Культурология. Дайджест №1 / 2014 - страница 3
Самые разные art-историки, М. Дворжак, В. Хофман, Т. Адорно, Дж. Дики и другие, полагали и полагают, что искусство – и прежде, и сегодня – понятие условное; искусство постоянно стремится выйти за пределы собственного определения, чтобы сохранить историческую верность самому себе. Адорно склонен думать, что даже самые радикальные «-измы», обреченные в рамках отдельного произведения, имеют оправдание как импульсы, внутренне присущие ему и трансцендирующие его, свидетельствующие о его «инобытии», его вечной жизни. «”Измы”, – считает он, – следует защищать как лозунг, как девиз, как свидетельства универсального состояния рефлексии, равно как и образующих школы наследников того, что некогда формировало традицию»41.
Вероятно, с ним не все могут согласиться. Среди «измов», особенно второй половины ХХ столетия, немало обозначивших свой разрыв с многовековой онтологией художественного сознания: так что не всегда возможно говорить о «внутренне присущих» искусству и трансцендирующих его импульсах. Таковы, например, перцептуализм, антиэссенциализм, институционализм… Еще в 1958 г. Вл. Вейдле прочел в Мюнхенском университете доклад «Произведение искусства: язык и гештальт», в котором указал на принципиальное различие между произведением искусства и эстетическим объектом. Художественное произведение – космос, «живая целостность»: «…с произведением искусства, – утверждал А. Шёнберг, – нужно обращаться так же, как с любым совершенным организмом. Оно так однородно в своих взаимосвязях, что в любой из частиц содержится важнейший внутренний смысл целого»42.
Эстетический объект – «ready-made». Он исключает «живую природу», исключает персонализм творения, нагружается имперсональным значением, но лишен смысла. «Ready-made», как и артефакт, принадлежит больше зоне семиотики, чем эстетики. «Цель, которой я очень стремился достичь, – рассказывал М. Дюшан, автор “Фонтана”, ассамбляжа “Большое стекло, или Замужняя женщина, раздетая догола ее холостяками”, – состояла в том, чтобы выбор “ready-made” никогда не диктовался их эстетической стороной. Выбор основывался на реакции визуальной индифферентности с полным отсутствием хорошего или плохого вкуса»43.
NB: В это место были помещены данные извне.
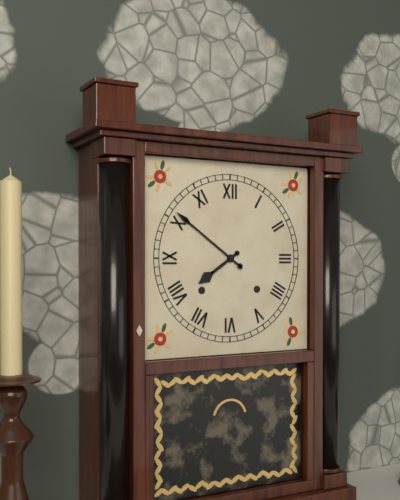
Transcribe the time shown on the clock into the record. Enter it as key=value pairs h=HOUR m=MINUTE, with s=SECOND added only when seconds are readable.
h=7 m=51
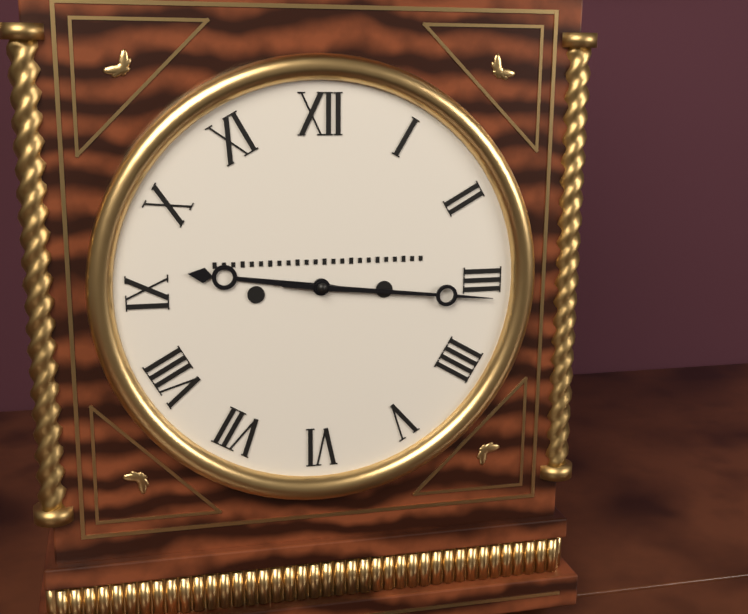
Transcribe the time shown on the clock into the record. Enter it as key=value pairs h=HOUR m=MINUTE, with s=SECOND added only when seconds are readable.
h=9 m=16
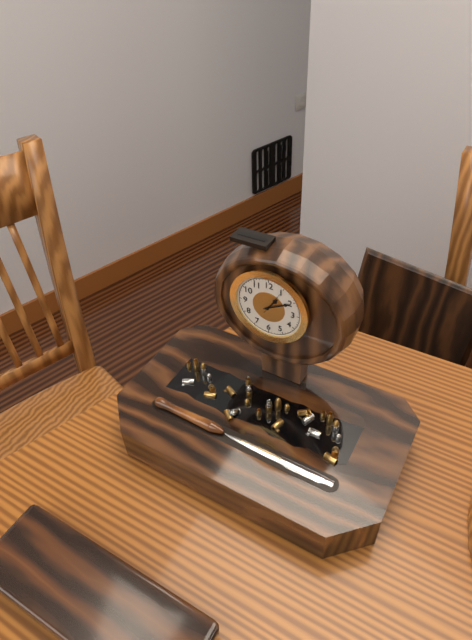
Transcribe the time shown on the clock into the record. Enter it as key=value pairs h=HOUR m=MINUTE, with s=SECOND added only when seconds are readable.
h=1 m=10
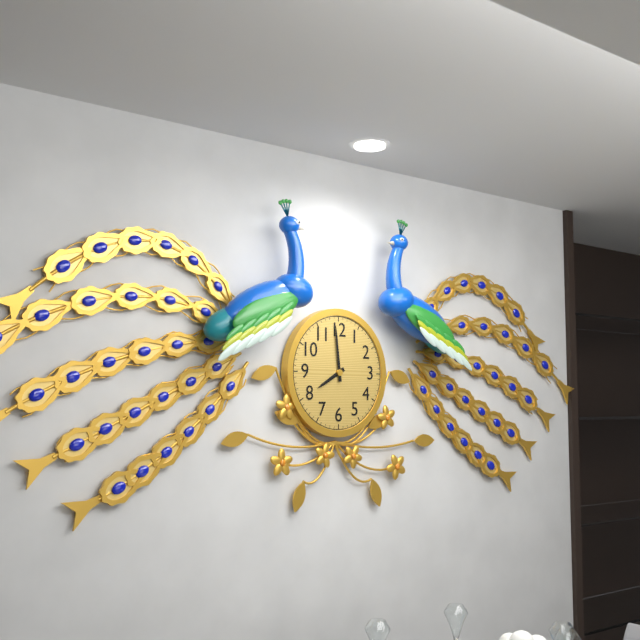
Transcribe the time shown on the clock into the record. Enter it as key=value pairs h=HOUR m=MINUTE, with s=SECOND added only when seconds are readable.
h=7 m=59
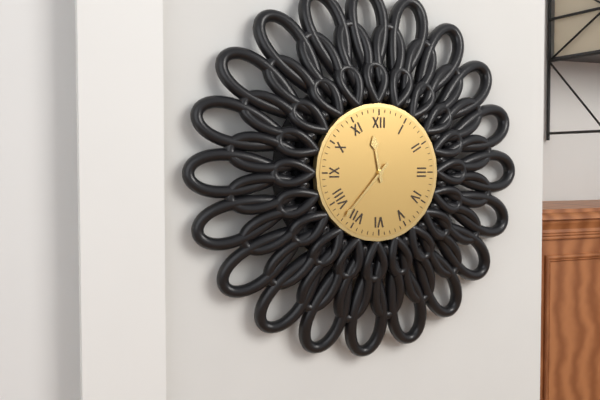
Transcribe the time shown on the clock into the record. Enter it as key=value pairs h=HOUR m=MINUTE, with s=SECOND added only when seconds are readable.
h=11 m=37
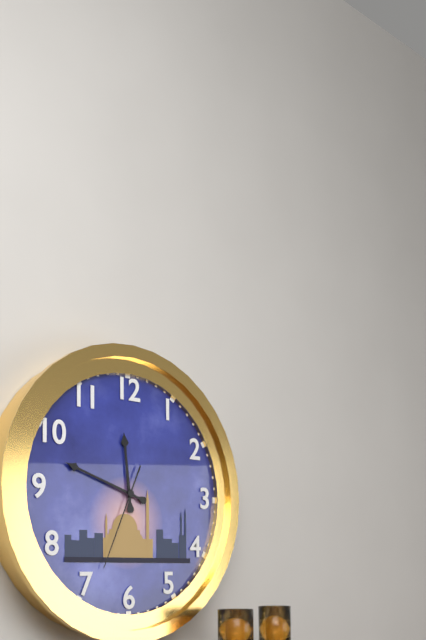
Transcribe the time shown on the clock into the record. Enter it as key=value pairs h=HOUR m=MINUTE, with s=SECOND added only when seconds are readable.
h=11 m=48 s=34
Перенеся писсуар из пространства банального и профанного в пространство искусства, Дюшан сделал объект («Фонтан») достойным интерпретации. После него к этому приему прибегали создатель «бедного искусства» Й. Бойс, Э. Уорхолл и многие другие, но «…утверждать, как это часто делается, – замечает Б. Гройс, – что художественные объекты современного искусства обладают каким‐то особым “художественным качеством” <…> означает игнорировать основную направленность современного искусства, начиная с исторического авангарда, и пытаться легитимизировать авангард с антиавангардных позиций: последовательный авангард как раз борется с идеей специфического художественного качества. Загадка, обаяние и энергия авангардного искусства заключаются именно в его способности придать ценность объекту, который этого “не заслуживает”, т.е. не является ценным сам по себе, до и помимо его избрания художником. В наше время, – заключает Гройс, – художественный акт по своему существу и до всякого рынка есть не что иное как, если угодно, чистая коммерческая спекуляция, ибо изменение ценности отделяется здесь от любых других факторов и выступает само по себе»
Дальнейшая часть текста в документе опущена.